Tuesday 27 August 2013

Forgotten Memories


I have mentioned before about my families decision when I was fourteen to forgo the traditional gift giving Christmas and instead we would spend a couple of weeks in Florida. My brother and I were in our mid teens, so most of our gifts were of the useful kind, socks, underwear, shirts and school supplies, and really who cares about that?

The first time we went, we flew and as I recall we arrived at the Beach Terrace Motel around nine o’clock or so. The first thing we did after checking in was to go for a walk along the beach. We were all so very excited just being there and the sound of the night time surf as well as the smell and moonlight reflecting off of the ocean, told us that this would be far better than new underwear. We noticed lumps on the beach and as we came up to them we realized that they were conch shells of varying sizes that were washing up. We each grabbed a couple and eventually found ourselves back in the lobby of the Beach Terrace.
 
One of the other guests staying at the motel, a long time regular we found out later, shrieked “Where did you get those?” Mom told her they were all over the beach and we continued up to our room while this woman ran down to the beach. It turns out that we were very, very lucky, as no one had ever seen that many shells wash up. There must have been some kind of underwater disturbance which was just fortunate for us as we managed to get some real good souvenirs. In all of the years we went down to Florida, we never found another shell.
 
When we got home, I commandeered one to make into a shell bugle like they had on the Disney movie “Swiss Family Robinson”. I took it downstairs and spent what seemed like hours cutting the point off with a hack saw. I managed to get it cut off, but it either wasn’t a big enough cut or I couldn’t blow hard enough to make the thing work. There was no way I was going to try cutting more off of it and it ended up sitting in a pile with the others some where in the basement or the garage. Every now and then, I would pretend that I was one of the crew of the Nautilus and these shells would be my “brass knuckles” for my under water fighting.

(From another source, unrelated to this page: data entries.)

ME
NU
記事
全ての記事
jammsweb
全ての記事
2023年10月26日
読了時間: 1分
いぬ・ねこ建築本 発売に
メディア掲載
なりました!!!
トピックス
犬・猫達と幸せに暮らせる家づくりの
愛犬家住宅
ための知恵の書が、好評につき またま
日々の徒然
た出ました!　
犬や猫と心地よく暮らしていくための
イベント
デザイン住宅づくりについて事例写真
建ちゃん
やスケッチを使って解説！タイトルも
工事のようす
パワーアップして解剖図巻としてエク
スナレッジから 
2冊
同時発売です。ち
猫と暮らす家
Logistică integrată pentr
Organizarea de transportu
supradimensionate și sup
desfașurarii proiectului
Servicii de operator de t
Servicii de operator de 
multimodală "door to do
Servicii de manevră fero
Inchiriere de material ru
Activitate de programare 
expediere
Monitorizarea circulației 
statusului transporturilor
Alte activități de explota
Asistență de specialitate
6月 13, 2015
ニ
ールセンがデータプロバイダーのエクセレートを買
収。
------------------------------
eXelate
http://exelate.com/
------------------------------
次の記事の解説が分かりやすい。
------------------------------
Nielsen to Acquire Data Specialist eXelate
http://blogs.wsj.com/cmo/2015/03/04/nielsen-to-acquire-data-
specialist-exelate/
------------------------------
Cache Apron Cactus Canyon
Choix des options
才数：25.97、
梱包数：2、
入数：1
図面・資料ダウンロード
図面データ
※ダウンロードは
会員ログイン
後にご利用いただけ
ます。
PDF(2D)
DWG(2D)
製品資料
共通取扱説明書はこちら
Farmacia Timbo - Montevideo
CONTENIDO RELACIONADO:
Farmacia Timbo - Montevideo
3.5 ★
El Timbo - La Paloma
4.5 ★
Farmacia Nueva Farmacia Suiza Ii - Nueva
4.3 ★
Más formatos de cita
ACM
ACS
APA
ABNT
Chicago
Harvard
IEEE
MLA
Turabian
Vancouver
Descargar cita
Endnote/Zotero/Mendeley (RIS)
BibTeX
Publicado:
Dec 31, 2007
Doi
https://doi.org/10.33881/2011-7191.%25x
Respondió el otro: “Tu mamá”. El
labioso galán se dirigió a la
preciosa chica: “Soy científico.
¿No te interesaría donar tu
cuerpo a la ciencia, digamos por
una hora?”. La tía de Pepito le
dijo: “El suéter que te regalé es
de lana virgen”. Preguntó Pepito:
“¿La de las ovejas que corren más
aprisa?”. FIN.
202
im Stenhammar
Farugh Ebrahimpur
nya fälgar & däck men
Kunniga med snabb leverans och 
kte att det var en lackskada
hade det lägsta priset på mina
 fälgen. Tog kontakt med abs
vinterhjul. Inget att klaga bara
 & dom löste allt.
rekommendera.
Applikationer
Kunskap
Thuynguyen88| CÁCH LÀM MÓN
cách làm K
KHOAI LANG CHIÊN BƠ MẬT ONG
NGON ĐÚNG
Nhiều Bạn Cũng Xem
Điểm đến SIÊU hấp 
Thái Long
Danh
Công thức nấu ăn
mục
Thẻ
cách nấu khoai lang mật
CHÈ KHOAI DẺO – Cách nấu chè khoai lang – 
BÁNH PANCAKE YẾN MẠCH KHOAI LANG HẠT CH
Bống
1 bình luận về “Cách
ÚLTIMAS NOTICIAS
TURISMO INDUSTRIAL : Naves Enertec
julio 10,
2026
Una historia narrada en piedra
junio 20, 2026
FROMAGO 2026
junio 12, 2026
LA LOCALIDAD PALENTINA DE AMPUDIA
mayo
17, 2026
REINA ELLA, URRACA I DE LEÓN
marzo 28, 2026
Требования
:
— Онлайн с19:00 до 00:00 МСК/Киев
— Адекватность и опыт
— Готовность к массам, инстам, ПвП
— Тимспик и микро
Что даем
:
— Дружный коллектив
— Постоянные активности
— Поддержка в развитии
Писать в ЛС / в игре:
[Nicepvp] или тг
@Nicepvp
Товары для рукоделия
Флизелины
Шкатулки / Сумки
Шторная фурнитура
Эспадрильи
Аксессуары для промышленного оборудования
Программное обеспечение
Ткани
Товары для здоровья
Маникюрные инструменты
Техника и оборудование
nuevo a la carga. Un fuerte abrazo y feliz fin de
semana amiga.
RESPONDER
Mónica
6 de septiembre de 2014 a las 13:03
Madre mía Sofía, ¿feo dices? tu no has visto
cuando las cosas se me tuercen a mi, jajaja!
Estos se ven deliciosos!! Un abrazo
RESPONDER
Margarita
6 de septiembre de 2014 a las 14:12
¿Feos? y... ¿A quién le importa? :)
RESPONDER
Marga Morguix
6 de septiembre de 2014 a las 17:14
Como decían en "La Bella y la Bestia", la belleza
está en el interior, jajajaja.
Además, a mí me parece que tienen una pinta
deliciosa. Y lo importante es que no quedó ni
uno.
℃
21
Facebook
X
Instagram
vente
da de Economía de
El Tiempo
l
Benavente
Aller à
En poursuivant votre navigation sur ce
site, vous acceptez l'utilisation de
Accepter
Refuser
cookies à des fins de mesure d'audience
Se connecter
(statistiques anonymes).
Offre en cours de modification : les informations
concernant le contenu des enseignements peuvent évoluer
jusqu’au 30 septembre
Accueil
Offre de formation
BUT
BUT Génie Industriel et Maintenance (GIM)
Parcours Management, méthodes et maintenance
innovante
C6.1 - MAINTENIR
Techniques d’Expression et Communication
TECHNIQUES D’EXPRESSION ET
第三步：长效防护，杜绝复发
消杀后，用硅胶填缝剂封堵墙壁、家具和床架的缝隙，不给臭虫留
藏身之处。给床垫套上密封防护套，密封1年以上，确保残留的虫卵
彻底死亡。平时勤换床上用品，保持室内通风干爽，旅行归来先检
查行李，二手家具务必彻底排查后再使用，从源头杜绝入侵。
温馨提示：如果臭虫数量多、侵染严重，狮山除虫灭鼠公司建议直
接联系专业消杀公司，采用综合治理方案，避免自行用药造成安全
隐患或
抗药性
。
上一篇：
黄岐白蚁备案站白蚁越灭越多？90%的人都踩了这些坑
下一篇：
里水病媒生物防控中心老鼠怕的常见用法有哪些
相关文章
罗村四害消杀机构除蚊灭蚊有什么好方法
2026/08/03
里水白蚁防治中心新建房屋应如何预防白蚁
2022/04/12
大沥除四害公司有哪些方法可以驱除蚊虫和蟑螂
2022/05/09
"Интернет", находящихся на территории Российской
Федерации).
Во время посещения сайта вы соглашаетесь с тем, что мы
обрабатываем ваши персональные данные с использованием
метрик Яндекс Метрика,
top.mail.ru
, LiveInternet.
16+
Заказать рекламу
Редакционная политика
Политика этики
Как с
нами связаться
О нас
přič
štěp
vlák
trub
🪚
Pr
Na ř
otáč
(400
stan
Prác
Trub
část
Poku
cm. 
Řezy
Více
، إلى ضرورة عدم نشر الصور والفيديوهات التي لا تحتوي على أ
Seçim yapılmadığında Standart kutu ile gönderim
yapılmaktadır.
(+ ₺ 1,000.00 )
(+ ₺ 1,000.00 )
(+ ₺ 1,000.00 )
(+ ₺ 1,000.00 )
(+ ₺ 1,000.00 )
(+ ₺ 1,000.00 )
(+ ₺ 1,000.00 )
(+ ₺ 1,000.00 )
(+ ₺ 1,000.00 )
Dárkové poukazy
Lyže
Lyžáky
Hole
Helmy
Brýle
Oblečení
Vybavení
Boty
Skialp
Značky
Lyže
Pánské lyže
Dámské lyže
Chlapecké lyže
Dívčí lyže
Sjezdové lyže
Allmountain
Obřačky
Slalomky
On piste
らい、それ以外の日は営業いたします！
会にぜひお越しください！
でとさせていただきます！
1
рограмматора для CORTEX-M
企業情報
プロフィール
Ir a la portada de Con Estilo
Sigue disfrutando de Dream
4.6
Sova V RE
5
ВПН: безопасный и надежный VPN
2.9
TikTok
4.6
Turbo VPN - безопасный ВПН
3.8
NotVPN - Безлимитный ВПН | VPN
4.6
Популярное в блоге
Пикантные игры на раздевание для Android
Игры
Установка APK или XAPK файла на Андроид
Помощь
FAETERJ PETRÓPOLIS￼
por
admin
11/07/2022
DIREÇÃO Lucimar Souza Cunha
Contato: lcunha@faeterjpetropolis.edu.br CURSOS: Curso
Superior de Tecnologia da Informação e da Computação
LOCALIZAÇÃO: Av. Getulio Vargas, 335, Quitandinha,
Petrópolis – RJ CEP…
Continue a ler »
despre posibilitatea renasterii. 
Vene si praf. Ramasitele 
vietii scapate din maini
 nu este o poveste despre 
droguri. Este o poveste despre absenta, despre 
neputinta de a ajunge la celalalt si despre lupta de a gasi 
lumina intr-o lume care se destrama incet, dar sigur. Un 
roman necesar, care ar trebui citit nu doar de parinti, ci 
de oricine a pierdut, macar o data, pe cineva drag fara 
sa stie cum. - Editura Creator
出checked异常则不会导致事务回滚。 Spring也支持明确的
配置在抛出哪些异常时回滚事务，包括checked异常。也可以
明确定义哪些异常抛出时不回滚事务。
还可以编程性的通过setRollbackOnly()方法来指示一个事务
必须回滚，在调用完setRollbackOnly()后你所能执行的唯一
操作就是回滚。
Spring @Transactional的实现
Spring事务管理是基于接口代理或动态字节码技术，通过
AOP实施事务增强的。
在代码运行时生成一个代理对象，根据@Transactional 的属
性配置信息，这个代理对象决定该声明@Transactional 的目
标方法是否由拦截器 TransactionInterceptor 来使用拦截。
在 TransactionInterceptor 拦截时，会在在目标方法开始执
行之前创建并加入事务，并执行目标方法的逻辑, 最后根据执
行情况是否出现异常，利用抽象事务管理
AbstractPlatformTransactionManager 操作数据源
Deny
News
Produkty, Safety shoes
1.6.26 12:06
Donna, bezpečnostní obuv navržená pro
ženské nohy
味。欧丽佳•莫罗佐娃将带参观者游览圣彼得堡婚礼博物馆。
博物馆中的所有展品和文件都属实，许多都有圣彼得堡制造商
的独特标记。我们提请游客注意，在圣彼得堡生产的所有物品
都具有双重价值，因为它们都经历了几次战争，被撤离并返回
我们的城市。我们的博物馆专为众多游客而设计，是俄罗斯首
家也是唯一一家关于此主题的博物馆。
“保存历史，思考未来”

The next time I saw that shell, it was years later decorating mom and dad’s new home in London around the outside of the pool. They looked good there, and every time that I visited, I would look at that shell and wonder why I couldn’t make it work. The shells spent years in the sun and eventually they had most of their colour bleached out and became universally white. Mom and dad eventually passed and one of the things I brought home was a shell. It wasn’t the one I had cut, but it was similar and it sits on a shelf downstairs, a forgotten memory.
 
I brought it up today when I was looking after Tornado. We had been looking at some small shells I had brought back from Hawaii and we needed something to put the small shells in. He and I were in and out of the pool (inflatable) and shells just seemed the right thing to play with. He spent an hour or so with Louise making “shell soup”, pouring the shells from a bowl to the large conch shell, over and over and over again. It was fun.


Tornado’s mom came and took him home, I put the tiny shells back in the plastic bag I have been keeping them in and put the conch shell back on the shelf down stairs with all of the other forgotten memories. I guess the thing about memories is that they are never really forgotten, especially when they start making their own memories.